Now where have we seen this before? Surprise contradictory headlines that occur shortly after vehement statements by leaders:
- *GREECE AIMS TO REQUEST LOAN ACCORD EXTENSION TOMORROW: OFFICIAL
This comes after Varoufakis and Tspiras specifically saying that they will not extend the current loan accord: "Salvation will not come by extending the mistake," adding that compromise on the current program "is not an agreement but a surrender that would complete the euthanasia of our country." How long until the denial?
Algos love it:
And of course, this was again all about getting the S&P green from Friday - sucking in the stops:
* * *
Update: as Reuters clarifies (well after the kneejerk reaction to the wrong headline), "Greece intends to ask for an extension of its loan agreement with the euro zone on Wednesday, a source in Brussels said, distinguishing this from the country's full bailout programme."
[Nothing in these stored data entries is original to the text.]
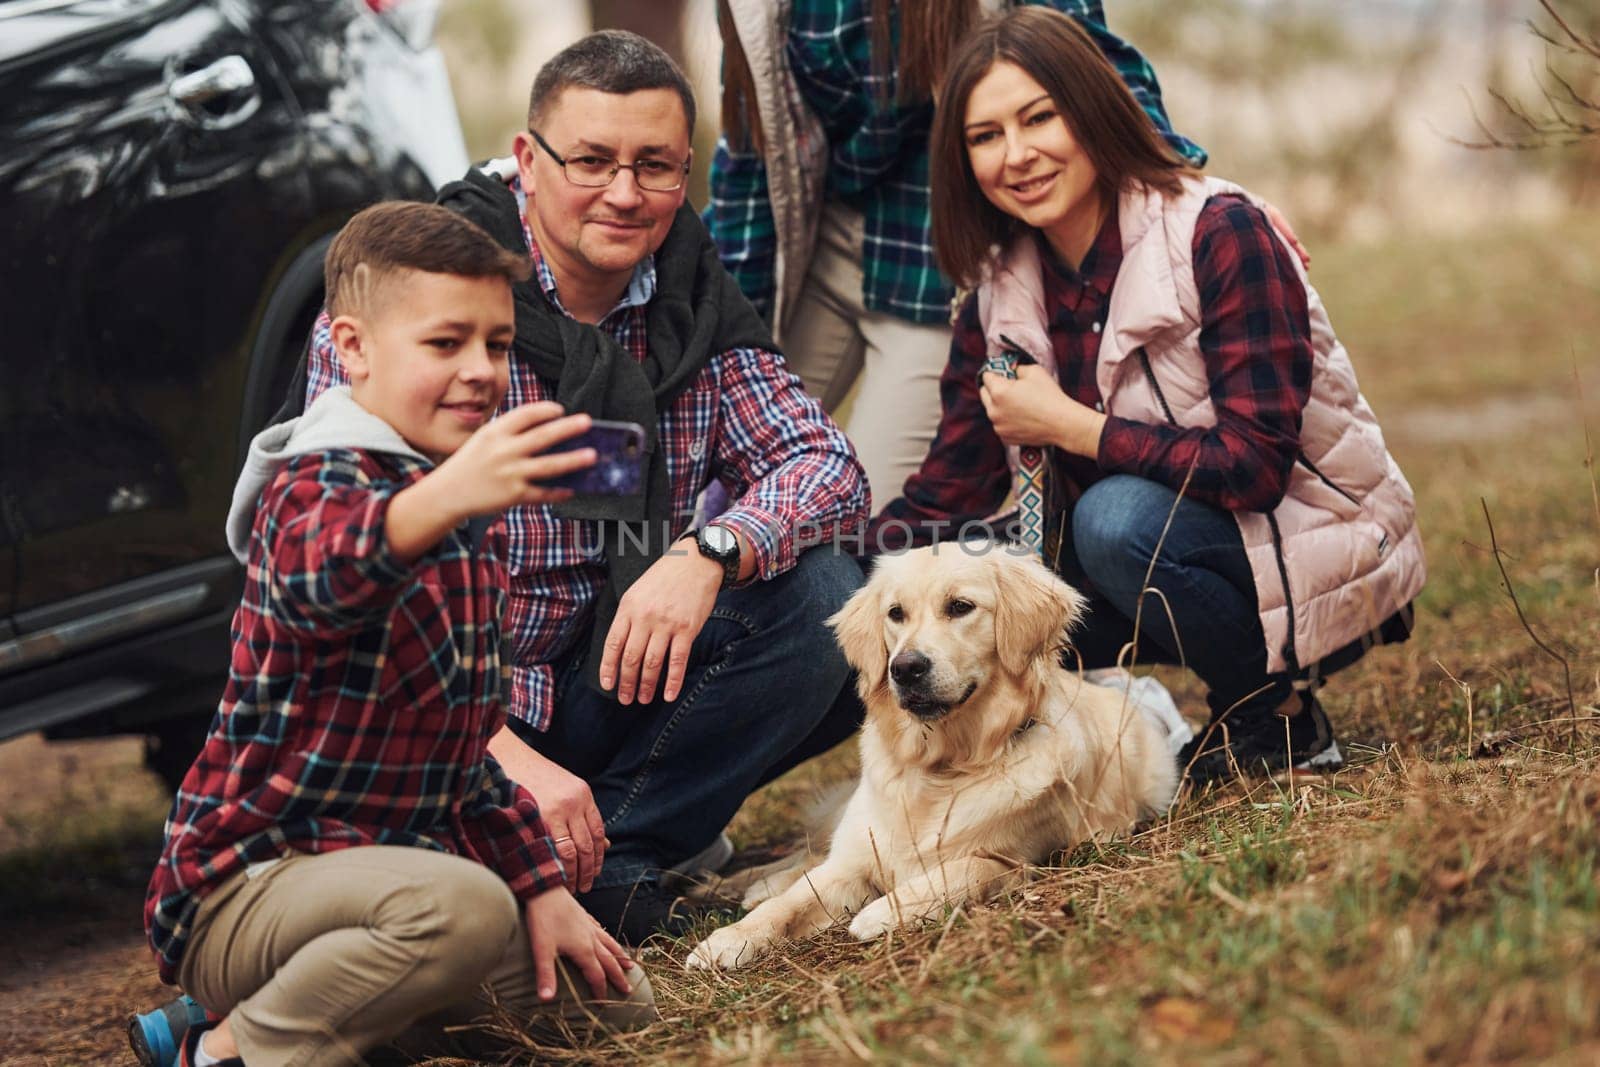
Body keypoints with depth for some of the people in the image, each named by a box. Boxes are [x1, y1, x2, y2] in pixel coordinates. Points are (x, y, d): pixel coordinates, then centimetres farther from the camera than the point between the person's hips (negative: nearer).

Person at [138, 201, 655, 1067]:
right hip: (243, 888, -9)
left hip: (395, 857, 9)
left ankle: (353, 995, 12)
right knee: (460, 906, -36)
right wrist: (443, 500, -65)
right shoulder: (313, 484, -16)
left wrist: (542, 889, 9)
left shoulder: (469, 510, 12)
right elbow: (320, 574, -45)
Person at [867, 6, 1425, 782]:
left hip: (1315, 552, -7)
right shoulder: (1002, 297, -1)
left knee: (1119, 517, -32)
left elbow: (1254, 465, -25)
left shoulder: (1217, 234, -19)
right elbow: (943, 503, -2)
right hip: (1153, 545, 7)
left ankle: (1280, 715, -10)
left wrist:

As a reminder, the extension of the "loan agreement" but not the bailout programme, was part of the Eurogroup draft which Varoufakis had agreed to yesterday, until it was struck out and replaced with "programme", which is what the Greek threw up all over.
What we said yesterday:
Some of the key variations:
- the addition that the Greek authorities "intend to successfully conclude the programme taking into account the new government plans", something which when listening to the Varoufakis presser was clearly not the case.
- the addition that Greek authorities will commit to "refrain from unilateral action"
- the addition of specific reform parameters including "tax policy, privatisation, labour market, financial sector and pensions"
- the addition of a Greek commitment (not agreement) to guarantee (not ensure) "debt sustainability in line with the targets agreed in the November 2012 Eurogroup statement."
And the punchline: the language about the "six month technical extension" not of the current loan agreement as an intermediate step, but of the "programme", and the addition of the explicit "bridge" language.
In other words, total non-news, but don't worry: while stocks ramped on the "good news", they will once again forget to revert to pre-headline levels, as every incremental piece of good, if false, Greek news sends stocks higher, even if there is no subsequent selling on the inevitable refutation.